La politique change avec la Cité : à nouvelle civilisation, nouvelle pratique des institutions

politique change avec Cité
 

Sébastien Lecornu en est à son deuxième ministère en quelques semaines, c’est le cinquième Premier ministre consommé par Emmanuel Macron depuis sa réélection en 2022 et le troisième, après Barnier et Bayrou, depuis la dissolution de 2024. Il vient d’échapper à deux motions de censure. Comme son avenir dépend des socialistes, il a suspendu la réforme des retraites. Et, quand une majorité de Français souhaite une « coalition des droites » au pouvoir, sa déclaration de politique générale a mis le cap à gauche. Aux écolos il a promis un « nouvel acte de décentralisation (…), formidable occasion pour repenser complètement notre planification écologique et énergétique ». Aux autres, une ponction des « grandes fortunes ». Mais pour rassurer sa droite, elle sera « exceptionnelle ». Bref, il godille pour s’assurer les bonnes grâces de la « majorité absolue à l’Assemblée nationale qui refuse la dissolution ». C’est avouer que nos institutions sont bloquées. La faute n’en est pas à Macron ni à sa dissolution. En réalité, nos institutions datent de 1958 et reflètent un Etat de la France qui n’existe plus. Ni les populations, ni leurs us, mœurs et croyances ne sont les mêmes : nous entrons dans une nouvelle civilisation. Or, quand le Cité change, la façon de faire de la politique change aussi car les grandes questions à trancher ont changé. Aujourd’hui, la plus urgente est celle de l’invasion du pays. C’est elle qui régira les futurs regroupements politiques, comme le disent les difficultés des républicains et les votes des motions de censure.

• Objectif: Poursuivez le texte sur les institutions et le changement de la Cité à partir de sa dernière phrase. Les items ci-dessous forment un matériau indépendant du texte.

• Lignes de données:
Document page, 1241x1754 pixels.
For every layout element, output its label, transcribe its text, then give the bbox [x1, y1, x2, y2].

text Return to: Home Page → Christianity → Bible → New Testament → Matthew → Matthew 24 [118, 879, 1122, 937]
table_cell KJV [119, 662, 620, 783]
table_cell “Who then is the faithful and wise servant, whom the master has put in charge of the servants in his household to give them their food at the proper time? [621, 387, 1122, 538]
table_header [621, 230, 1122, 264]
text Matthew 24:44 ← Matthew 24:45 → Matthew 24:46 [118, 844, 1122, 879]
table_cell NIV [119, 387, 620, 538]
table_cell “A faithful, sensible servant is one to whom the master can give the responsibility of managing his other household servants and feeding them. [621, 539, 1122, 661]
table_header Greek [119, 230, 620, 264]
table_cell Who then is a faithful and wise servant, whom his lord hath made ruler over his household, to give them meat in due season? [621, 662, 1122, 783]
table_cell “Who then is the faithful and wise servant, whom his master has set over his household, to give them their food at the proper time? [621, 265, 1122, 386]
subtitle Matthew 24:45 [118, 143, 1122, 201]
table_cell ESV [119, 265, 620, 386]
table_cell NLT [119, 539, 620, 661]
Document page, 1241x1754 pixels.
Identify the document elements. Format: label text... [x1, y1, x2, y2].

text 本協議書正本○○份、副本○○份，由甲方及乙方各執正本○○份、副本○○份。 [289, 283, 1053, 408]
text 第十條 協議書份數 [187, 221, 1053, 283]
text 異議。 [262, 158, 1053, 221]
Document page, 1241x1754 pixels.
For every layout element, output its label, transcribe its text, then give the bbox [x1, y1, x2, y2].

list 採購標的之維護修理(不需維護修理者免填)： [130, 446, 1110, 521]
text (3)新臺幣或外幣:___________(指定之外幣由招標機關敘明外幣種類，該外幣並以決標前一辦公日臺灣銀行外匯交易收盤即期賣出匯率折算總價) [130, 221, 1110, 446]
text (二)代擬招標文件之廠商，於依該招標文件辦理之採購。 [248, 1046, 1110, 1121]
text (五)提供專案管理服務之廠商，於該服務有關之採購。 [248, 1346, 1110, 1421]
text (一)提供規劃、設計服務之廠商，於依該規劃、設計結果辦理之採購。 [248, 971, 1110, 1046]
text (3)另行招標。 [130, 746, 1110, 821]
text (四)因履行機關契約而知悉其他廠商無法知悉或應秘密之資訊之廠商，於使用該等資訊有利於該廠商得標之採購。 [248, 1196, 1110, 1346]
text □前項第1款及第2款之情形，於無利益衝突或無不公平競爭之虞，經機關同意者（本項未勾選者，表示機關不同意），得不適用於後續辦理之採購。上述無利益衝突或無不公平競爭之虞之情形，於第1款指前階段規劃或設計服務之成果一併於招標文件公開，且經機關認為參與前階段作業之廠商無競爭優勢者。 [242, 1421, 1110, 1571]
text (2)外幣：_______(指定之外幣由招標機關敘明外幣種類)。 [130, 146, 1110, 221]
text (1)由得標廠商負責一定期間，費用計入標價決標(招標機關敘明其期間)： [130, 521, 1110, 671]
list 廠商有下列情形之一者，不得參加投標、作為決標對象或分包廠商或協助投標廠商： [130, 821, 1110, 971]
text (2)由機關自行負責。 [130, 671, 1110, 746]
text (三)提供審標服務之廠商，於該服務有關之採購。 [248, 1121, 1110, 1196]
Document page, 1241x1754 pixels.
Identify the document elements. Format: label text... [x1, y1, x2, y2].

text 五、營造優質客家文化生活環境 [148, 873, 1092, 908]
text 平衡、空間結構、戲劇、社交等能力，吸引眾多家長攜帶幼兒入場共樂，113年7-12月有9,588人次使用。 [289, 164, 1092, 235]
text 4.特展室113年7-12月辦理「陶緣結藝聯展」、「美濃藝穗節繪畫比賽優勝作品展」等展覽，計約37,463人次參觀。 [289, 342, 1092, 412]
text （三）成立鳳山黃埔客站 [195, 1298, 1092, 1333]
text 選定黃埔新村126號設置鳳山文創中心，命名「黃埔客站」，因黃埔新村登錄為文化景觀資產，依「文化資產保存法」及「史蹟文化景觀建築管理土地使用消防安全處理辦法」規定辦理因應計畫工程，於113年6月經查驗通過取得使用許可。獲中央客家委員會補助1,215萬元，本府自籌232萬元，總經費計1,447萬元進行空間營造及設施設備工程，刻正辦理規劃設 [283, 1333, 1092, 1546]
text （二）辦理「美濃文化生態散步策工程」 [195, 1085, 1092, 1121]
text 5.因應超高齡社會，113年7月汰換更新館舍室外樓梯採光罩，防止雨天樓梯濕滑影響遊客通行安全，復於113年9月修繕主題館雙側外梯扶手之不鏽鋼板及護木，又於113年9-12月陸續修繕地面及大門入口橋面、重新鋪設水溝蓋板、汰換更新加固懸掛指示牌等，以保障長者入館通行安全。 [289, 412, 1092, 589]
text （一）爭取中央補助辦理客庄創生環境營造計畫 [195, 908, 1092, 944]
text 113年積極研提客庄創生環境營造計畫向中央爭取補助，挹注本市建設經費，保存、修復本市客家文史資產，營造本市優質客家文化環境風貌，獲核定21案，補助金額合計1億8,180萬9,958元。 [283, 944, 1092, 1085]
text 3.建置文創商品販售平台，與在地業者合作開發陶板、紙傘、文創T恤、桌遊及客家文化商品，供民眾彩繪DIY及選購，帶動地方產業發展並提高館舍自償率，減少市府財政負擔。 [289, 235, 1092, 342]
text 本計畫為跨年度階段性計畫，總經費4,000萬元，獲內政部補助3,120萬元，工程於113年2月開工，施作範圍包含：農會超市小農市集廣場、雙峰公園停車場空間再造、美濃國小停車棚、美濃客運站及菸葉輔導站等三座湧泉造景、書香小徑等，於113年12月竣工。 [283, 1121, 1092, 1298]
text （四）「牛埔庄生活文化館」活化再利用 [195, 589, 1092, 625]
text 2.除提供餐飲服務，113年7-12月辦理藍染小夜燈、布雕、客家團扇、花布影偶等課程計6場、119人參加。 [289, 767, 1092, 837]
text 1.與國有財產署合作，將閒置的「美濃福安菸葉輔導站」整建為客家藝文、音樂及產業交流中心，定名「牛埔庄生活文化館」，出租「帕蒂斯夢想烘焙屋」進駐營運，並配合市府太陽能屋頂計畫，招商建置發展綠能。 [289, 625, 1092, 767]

• Réponse:
 

De mauvaises institutions blessent la Cité

Dans le célèbre discours qui domine le début de la guerre du Péloponnèse que Thucydide met dans la bouche de Périclès, celui-ci attribue la supériorité de la démocratie athénienne à ce qu’il nomme sa Politeïa, que certains traduisent par constitution, et qui signifie proprement esprit de la Cité : si les citoyens sont plus actifs, plus inventifs et plus courageux, c’est qu’animés par la liberté ils sont prêts à agir en tout pour elle, non seulement par leur vote mais par l’ensemble de leurs actes, et c’est précisément cette union intime entre la forme politique qu’ils ont choisie et leur être qui fait leur puissance. A l’inverse, Maurras, au tournant du vingtième siècle, déplorait l’opposition entre le pays réel et le pays légal qui caractérisait selon lui la Troisième République et en faisait un régime nocif : des institutions artificielles imaginées par des idéologues blessaient l’organisme français comme une mauvaise chaussure le pied. Cela nous rappelle qu’une forme politique ne découle pas d’une décision arbitraire mais suit l’état du corps auquel elle s’applique.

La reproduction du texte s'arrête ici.